Abgesehen von den Auswirkungen der Corona-Pandemie gibt es noch andere Gründe, warum die Klimaagenda als Hintergrund für die Anprangerung des Völkermords an der schwarzen, quilombolanischen und indigenen Bevölkerung in Brasilien dienen sollte. Am Vorabend des Klimagipfels lehnte die Regierung Bolsonaro die Verwendung des Begriffs „Umweltrassismus“ ab, der in einem UN-Bericht verwendet wurde, um auf die Situation der Quilombola-Gemeinden in Brasilien hinzuweisen. Im größten Land Südamerikas gibt es über 650.000 Quilombola-Familien. Und obwohl sie von den Vereinten Nationen als Opfer von Umweltrassismus bezeichnet wurden, war dies das erste Mal, dass die Führer der Quilombola an der Klimakonferenz teilnahmen. Umweltdebatten sind allerdings elitär geworden und die dringendsten Bedürfnisse der Bevölkerung wird nicht berücksichtigt. „Wir sitzen nicht im selben Boot. Der Sturm ist derselbe, aber unser Boot als schwarze und periphere Bevölkerung ist ein Floß. Während die Menschen Lösungen für eine Reise zum Mars entwickeln, sprechen wir über das Essen“, so der 26-jährige Klimaaktivist Marcelo Rocha.
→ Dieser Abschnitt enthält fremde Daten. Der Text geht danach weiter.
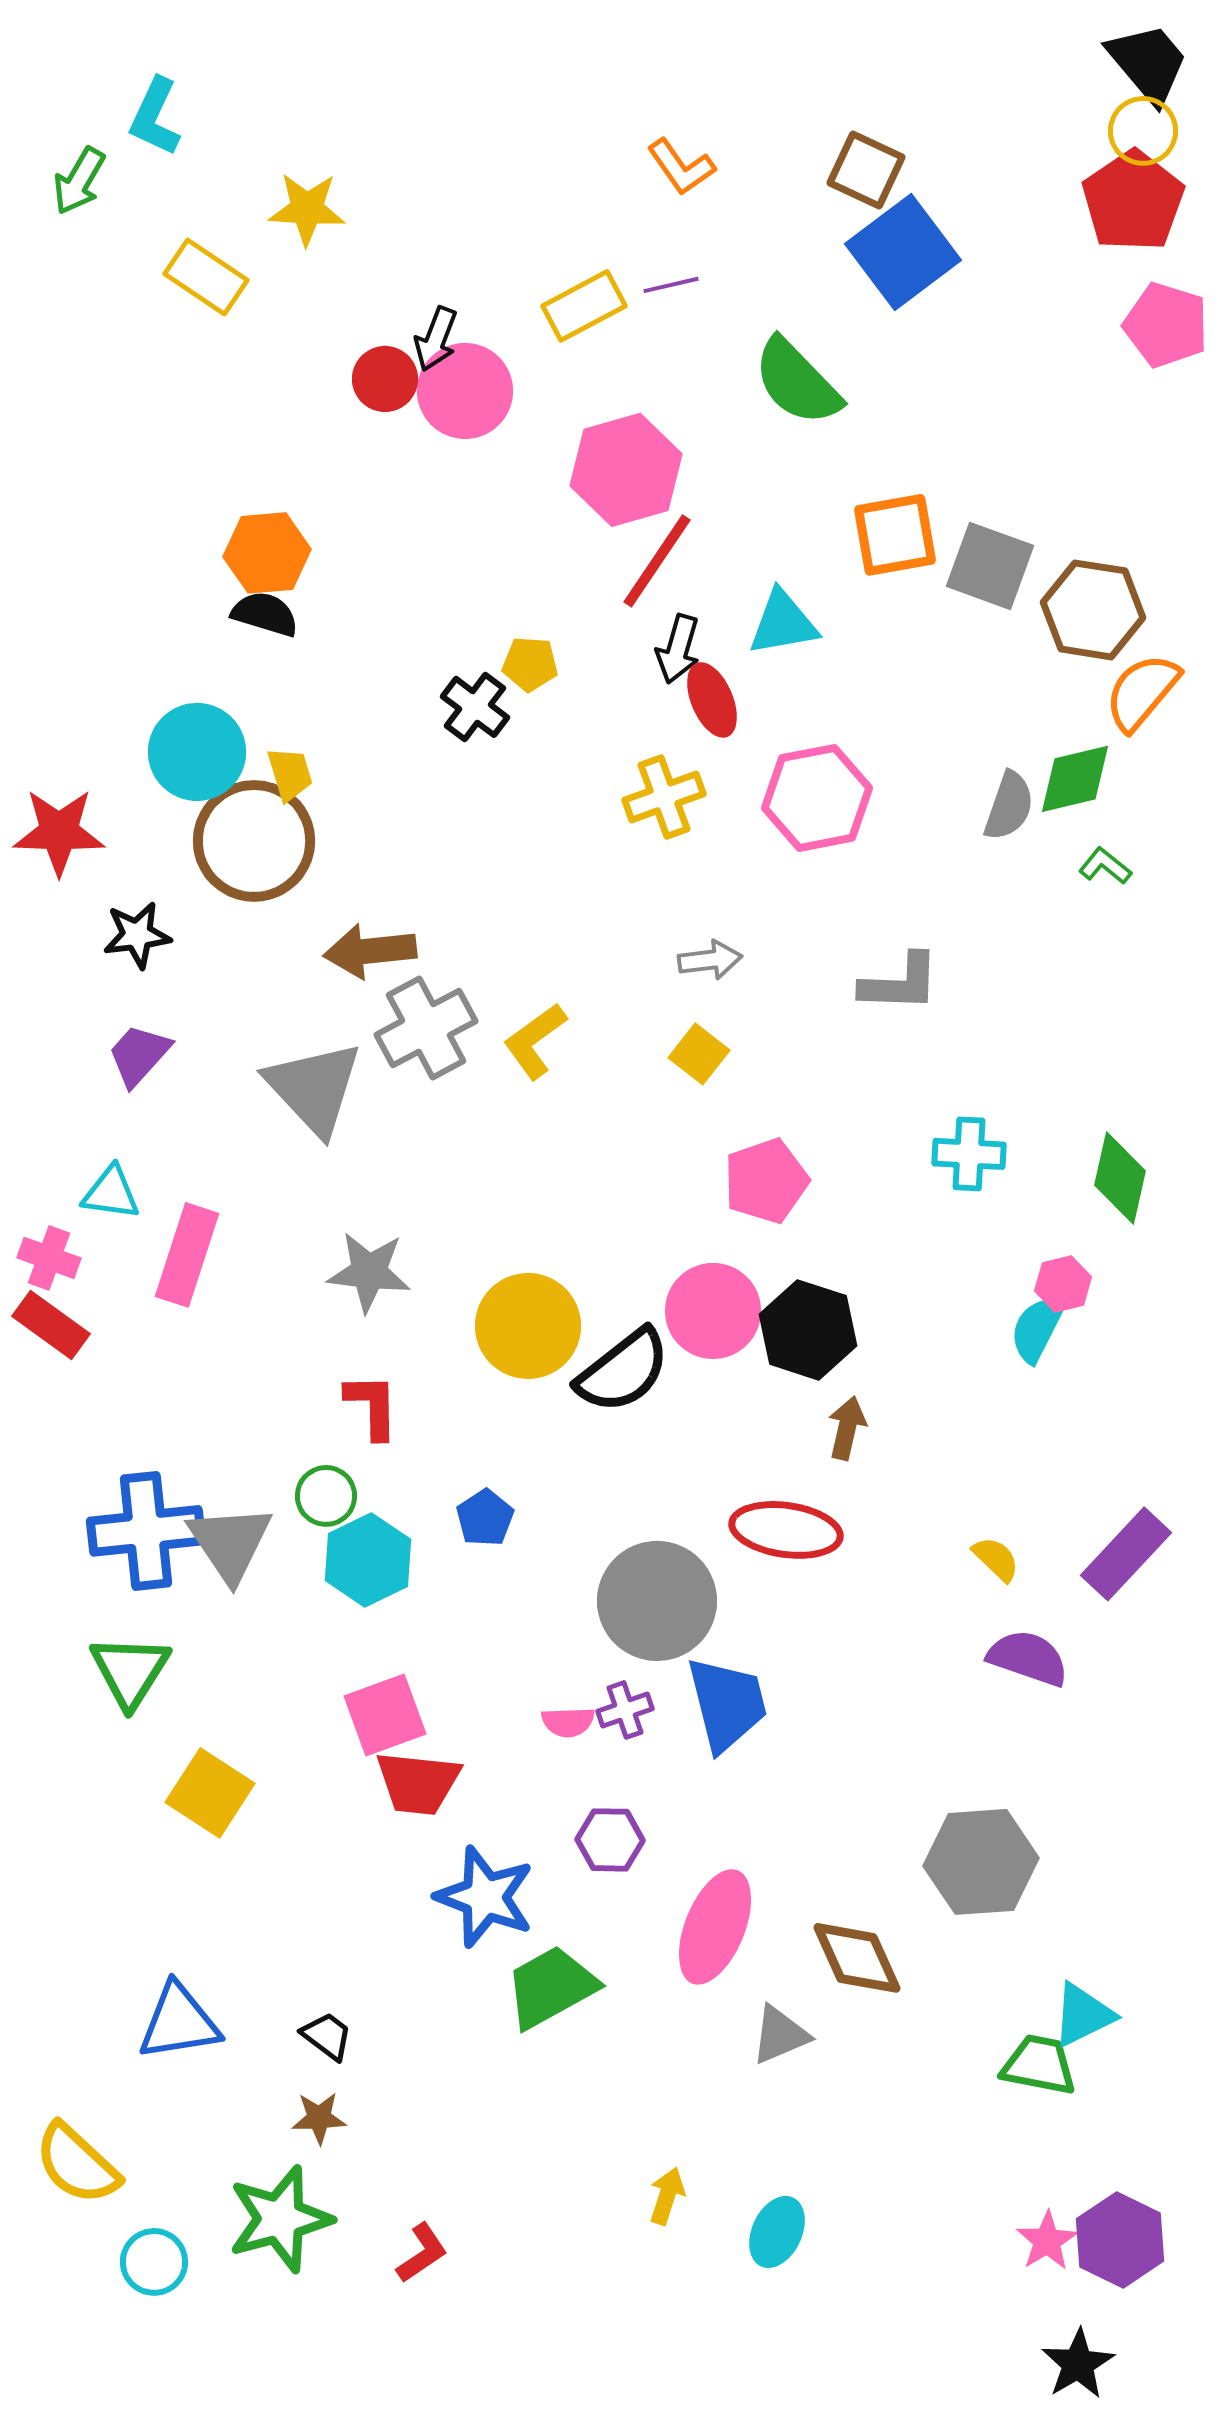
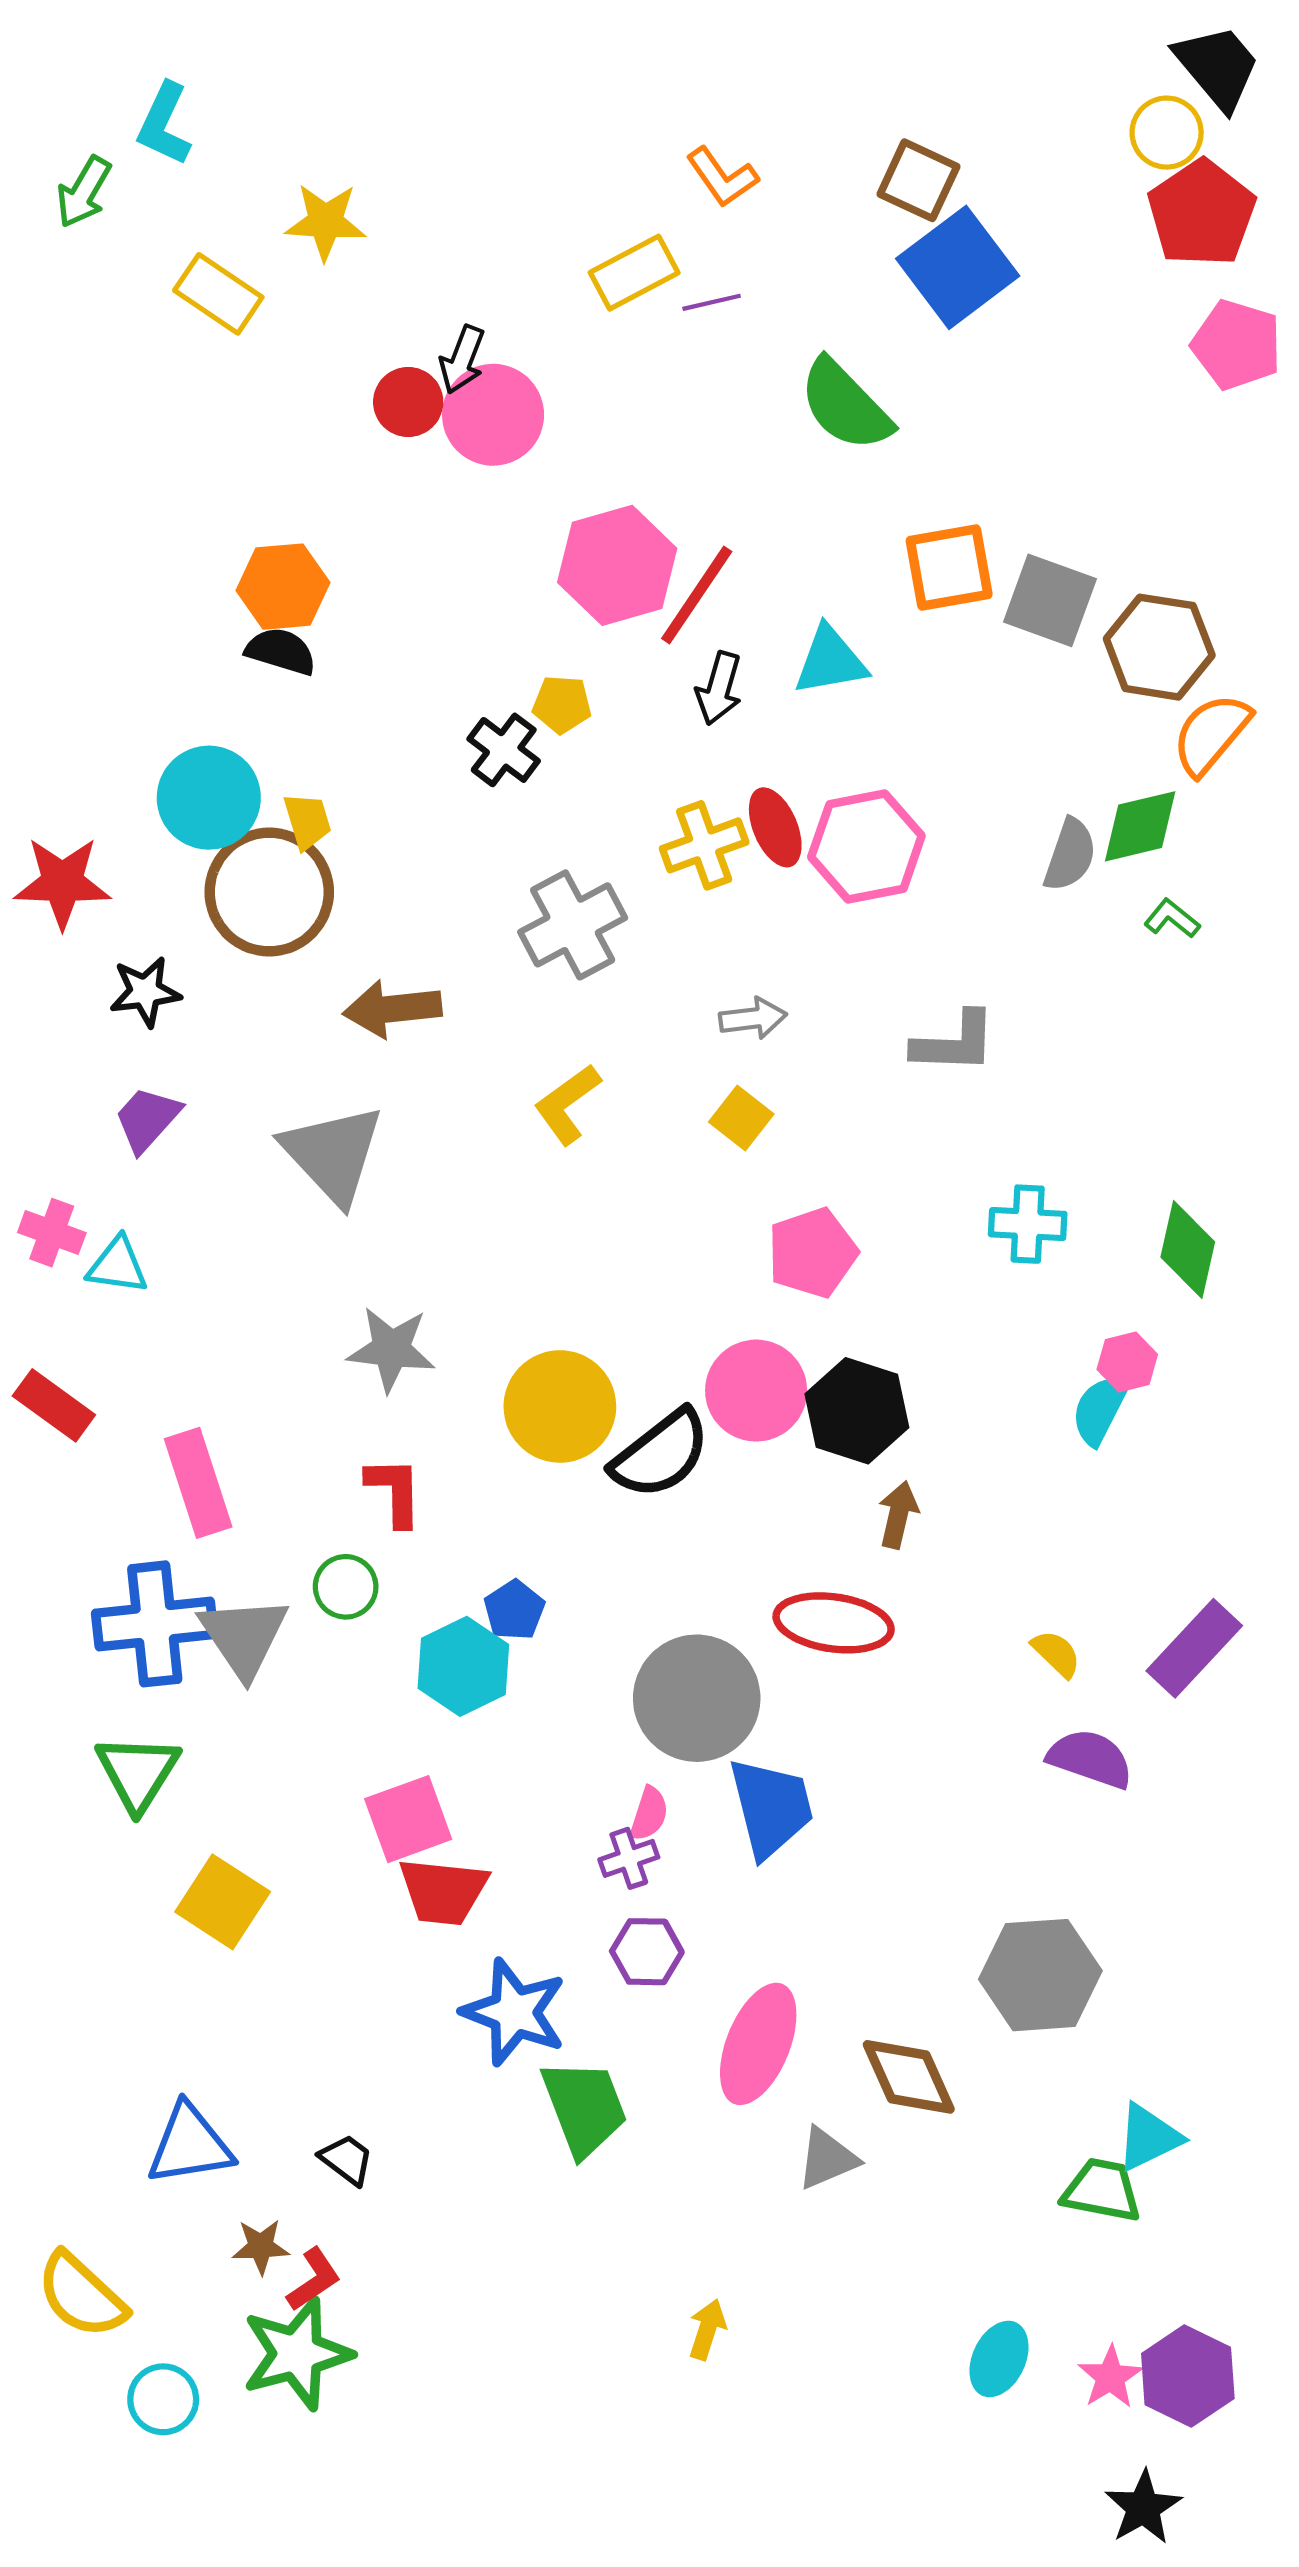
yellow circle: (1143, 131) -> (1167, 133), moved
yellow rectangle: (584, 306) -> (634, 273), moved
pink hexagon: (626, 470) -> (617, 565), moved
red ellipse: (712, 700) -> (775, 827), moved
gray cross: (426, 1028) -> (573, 925), moved
pink rectangle: (187, 1255) -> (198, 1483), moved, turned -36
pink cross: (49, 1258) -> (52, 1233), moved
cyan hexagon: (368, 1560) -> (463, 1666), moved
purple cross: (625, 1710) -> (629, 1858), moved
pink semicircle: (568, 1722) -> (649, 1814), moved, turned -70
green trapezoid: (551, 1987) -> (584, 2108), turned 98
brown star: (319, 2118) -> (261, 2247), moved
cyan ellipse: (777, 2232) -> (999, 2359), moved
red L-shape: (422, 2253) -> (314, 2279), moved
Diosmar Filho, Doktorand der Geographie an der UFF und Koordinator des Projekts „Climate Change in the Face of Black Territories Recognition“ (Klimawandel im Angesicht der Anerkennung schwarzer Territorien), erklärt den beispiellosen Charakter der Besetzung der schwarzen Bewegung auf der COP26: „Es handelt sich um die größte politische Präsenz schwarzer brasilianischer Bewegungen bei den Vereinten Nationen seit der Konferenz von Durban in Südafrika im Jahr 2001, bei der eine stärkere Beteiligung an der umweltpolitischen Agenda der UNO gefordert wurde. Es hat 20 Jahre nach Durban gedauert, bis wir das erreicht haben, was wir jetzt (bei COP 26) erleben“.
Der Forscher warnt auch davor, dass das Fehlen dieser Gruppen bei den wichtigsten Klimaereignissen einen neuen Zyklus der Ausbeutung von Gebieten in Entwicklungsländern verstärken könnte, deren Geschichte vom Kolonialismus geprägt ist. „Niemand spricht darüber, woher sie das Erz für die Herstellung von Elektroautos, Stickstoffflugzeugen und all das nehmen werden. Soweit wir wissen, befinden sich diese Mineralien in Afrika, Australien und Südamerika, in Ländern wie Brasilien, Bolivien und im Amazonasgebiet. Dazu ist ein neuer Zyklus der Ausbeutung erforderlich, der wiederum Völker und Gebiete verletzt“.